Tate looked over the side, then quickly crabstepped a circuit of the railing, scanning the water. “Go aft, Detective! Forward!” he shouted from the rear of the boat. “Look for his air!”

Wingate went to the front of the boat and looked down, but the surface was undisturbed. “You see him?” he shouted over his shoulder to Jellinek.

“Nothing!” Tate was in a full-fledged panic and ran to the console, his eyes wild. He smacked the finder once with the flat of his palm. “Hey!” shouted Jellinek.

“Where the hell is he? Move this fucking barge! Find him!” The tone of Tate’s voice seemed to wake Jellinek up to the seriousness of the situation and he put the boat in reverse, but as he did, the thing on the finder began to rise. “Is that him?” Tate said, pressing his finger to the screen.

“Not unless he lost half his body weight down there.”

“Jesus Christ,” said Tate. The depth measurements on the object were declining. It was coming up slowly. Nine metres, seven metres. “Where the fuck is he?” The object was at four metres. Jellinek said it was surfacing starboard. “English,” said Wingate.

“To your right,” said Tate. He unhooked his walkie from his belt and called his dispatch. “Come in Eighty-one, Eighty-one come in.”

“Eighty-one,” said the walkie, “go ahead.”

“10-78 Marine Unit 1, silent diver, repeat, I have a 10-78 -” Wingate stood over the railing, his heart hammering against the steel bar. He could see something rising through the dark water. It looked like a body, but why was it rising on its own? He unsnapped the clasp on his holster. “Two metres,” said Jellinek. Dispatch was getting the boat’s coordinates off Tate’s GPS. The thing was almost at the surface. Wingate saw it was human. Somehow greeny-beige. Then he saw the green was a small-gauge nylon netting wrapping the body, two or three layers of it, and the fishing rod Barlow had said she’d let go of was still hooked to it. It reeked of mud and rot, and Wingate felt the back of his throat opening. Tate was staring at his walkie as if his vanished partner’s voice might issue from it. And then it seemed to.

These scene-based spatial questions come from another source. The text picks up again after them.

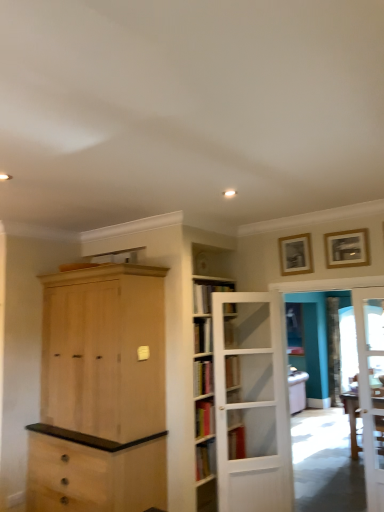
Question: From the image's perspective, is natural wood cabinet at center beneath gold wooden picture frame at upper right, the second picture frame viewed from the right?

Choices:
 (A) no
 (B) yes

Answer: (B)

Question: Is natural wood cabinet at center positioned beyond the bounds of gold wooden picture frame at upper right, the second picture frame viewed from the right?

Choices:
 (A) yes
 (B) no

Answer: (A)

Question: From a real-world perspective, is natural wood cabinet at center beneath gold wooden picture frame at upper right, which is counted as the 1th picture frame, starting from the back?

Choices:
 (A) yes
 (B) no

Answer: (A)

Question: From a real-world perspective, is natural wood cabinet at center on top of gold wooden picture frame at upper right, which is counted as the 1th picture frame, starting from the back?

Choices:
 (A) no
 (B) yes

Answer: (A)

Question: Could you tell me if natural wood cabinet at center is turned towards gold wooden picture frame at upper right, which is counted as the 1th picture frame, starting from the back?

Choices:
 (A) no
 (B) yes

Answer: (A)

Question: Is natural wood cabinet at center further to the viewer compared to gold wooden picture frame at upper right, the 1th picture frame positioned from the left?

Choices:
 (A) yes
 (B) no

Answer: (B)

Question: Would you say wooden table at right is a long distance from natural wood cabinet at center?

Choices:
 (A) no
 (B) yes

Answer: (B)

Question: Is wooden table at right at the left side of natural wood cabinet at center?

Choices:
 (A) yes
 (B) no

Answer: (B)

Question: Does wooden table at right appear on the right side of natural wood cabinet at center?

Choices:
 (A) yes
 (B) no

Answer: (A)

Question: Is natural wood cabinet at center located within wooden table at right?

Choices:
 (A) yes
 (B) no

Answer: (B)

Question: Is wooden table at right outside of natural wood cabinet at center?

Choices:
 (A) no
 (B) yes

Answer: (B)

Question: Can you confirm if wooden table at right is taller than natural wood cabinet at center?

Choices:
 (A) yes
 (B) no

Answer: (B)

Question: From the image's perspective, is white wooden door at center, the first door when ordered from left to right, located beneath hardcover book at center?

Choices:
 (A) no
 (B) yes

Answer: (B)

“Motherfucker was weighted to the lakebed,” came Calberson’s voice from the back of the boat. “I had to swim along the bottom and cut it loose.” He was treading water behind them. “Someone want to give me a hand?”

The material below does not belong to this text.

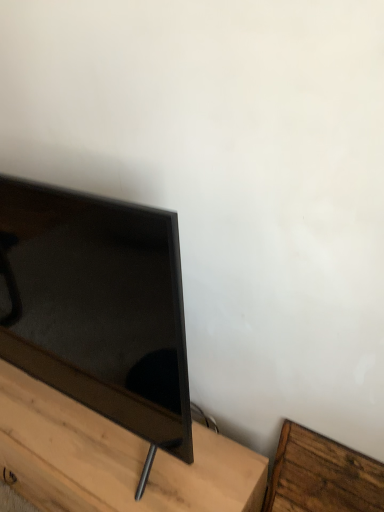
The width and height of the screenshot is (384, 512). What are the coordinates of `vacant region under matte black tv at left (from a real-world perspective)` in the screenshot? It's located at (66, 415).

Tate leapt to the rear of the boat, shouting “10-22! 10-22!” into his walkie, the code for disregard. Jellinek handed Wingate a short grappling hook, and he latched the netting with the end of it and pulled it in. What he drew over the side of the boat weighed no more than fifty pounds. But how could it? Calberson was tumbling back over the rear, and Tate was slapping him repeatedly on his upper arm as if to assure himself his partner was really alive. “You okay, Calberson? You okay?”